L’effort est considérable ! J’ai enfin demandé à ce qu’il
y ait un volet sur l’accès au travail et au logement des détenus dans
le programme social de Jean-Louis Borloo.
loi Kouchner réservée aux "mourants"
Aujourd’hui, les tribunaux d’application des peines
répondent favorablement à une demande sur deux. Ce n’est pas rien.
Quand Bernard Kouchner (l’ancien ministre de la Santé de Lionel Jospin,
ndlr) a présenté sa loi en 2002, il s’agissait d’autoriser la sortie
pour les détenus dont le pronostic vital est engagé ou quand l’état de
santé est incompatible avec le maintien en détention. Ils ne sont
d’ailleurs pas graciés mais obtiennent une suspension de peine et
doivent retourner en prison en cas de guérison. Pour moi, cela concerne
avant tout les personnes dont l’espérance de vie ne dépasse pas
quelques semaines, afin qu’ils ne meurent pas en prison. C’est pourquoi
j’ai souhaité que les condamnés présentant un risque élevé de récidive
soient exclus du dispositif. Quand j’entends que d’anciens terroristes
non repentis font leurs courses sur les marchés, alors qu’ils étaient,
disait-on, à l’article de la mort... cela m’est insupportable.
Les
malades, même atteints d’une affection grave mais qui ne sont pas au
« seuil de la mort », n’ont pas à bénéficier de cette loi, ils peuvent
être soignés en détention et ils le sont.
Des unités spécialisées pour les malades mentaux
C’est un vrai problème : environ 40% des détenus relèvent de la psychiatrie, mais il y a très peu de lieux pour les soigner. Quand on les met dans des hôpitaux psychiatriques, ils s’évadent. Avec mon collègue de la Santé, nous avons décidé de créer des lieux adaptés. Les premières unités de ce type ouvriront en 2008. Je ne veux pas, pour autant, que ces personnes soient libérées pour être internées dans des établissements psychiatriques, je veux qu’elles continuent à purger leur peine dans un endroit adapté à leur pathologie et à l’écart des autres détenus. Par ailleurs, je veux que chaque criminel sortant de prison fasse l’objet d’un suivi socio-judiciaire avec une injonction de soins réellement appliquée.

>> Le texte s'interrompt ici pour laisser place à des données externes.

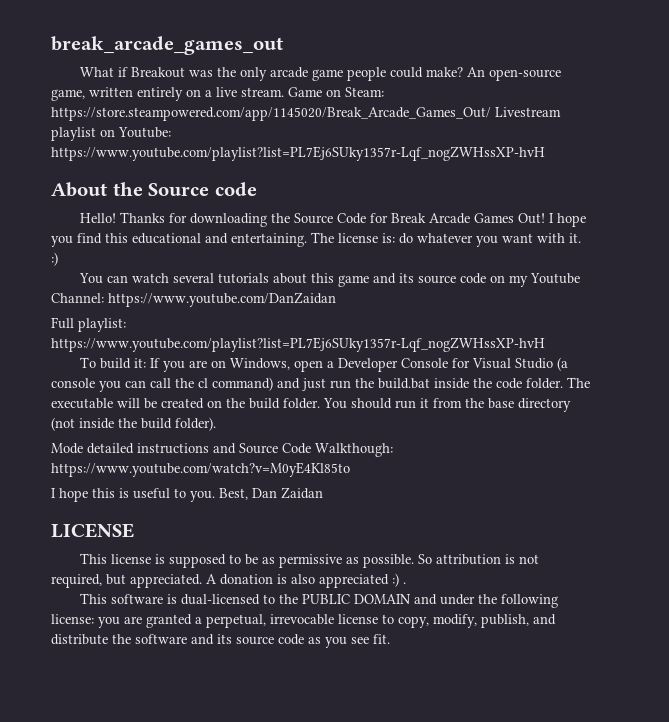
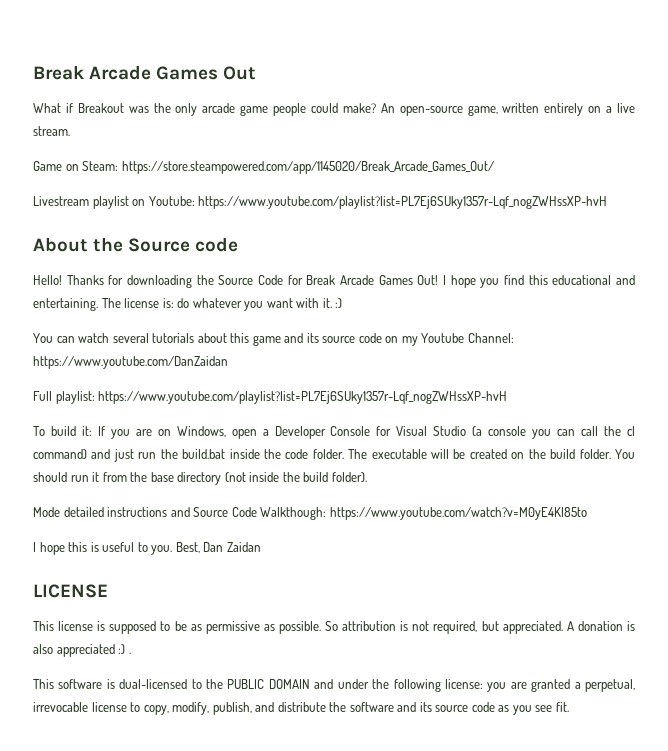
[51,36,283,55] break_arcade_games_out -> [33,65,257,80] Break Arcade Games Out
(284, 92) none -> (70, 131) //
(491, 114) none -> (494, 167) //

Oui aux parloirs familiaux
J’y suis favorable pour les condamnés à de très longues peines ne pouvant bénéficier de permission de sortie. Trois unités de visite familiale ont été mises en place, à titre expérimental. Les détenus peuvent y recevoir leurs conjoints et leurs enfants dans des conditions d’intimité pour une durée maximale de 48 heures. Jusqu’à présent, tout se passe bien, avec un impact très positif notamment sur les enfants. Je veux l’étendre à d’autres établissements.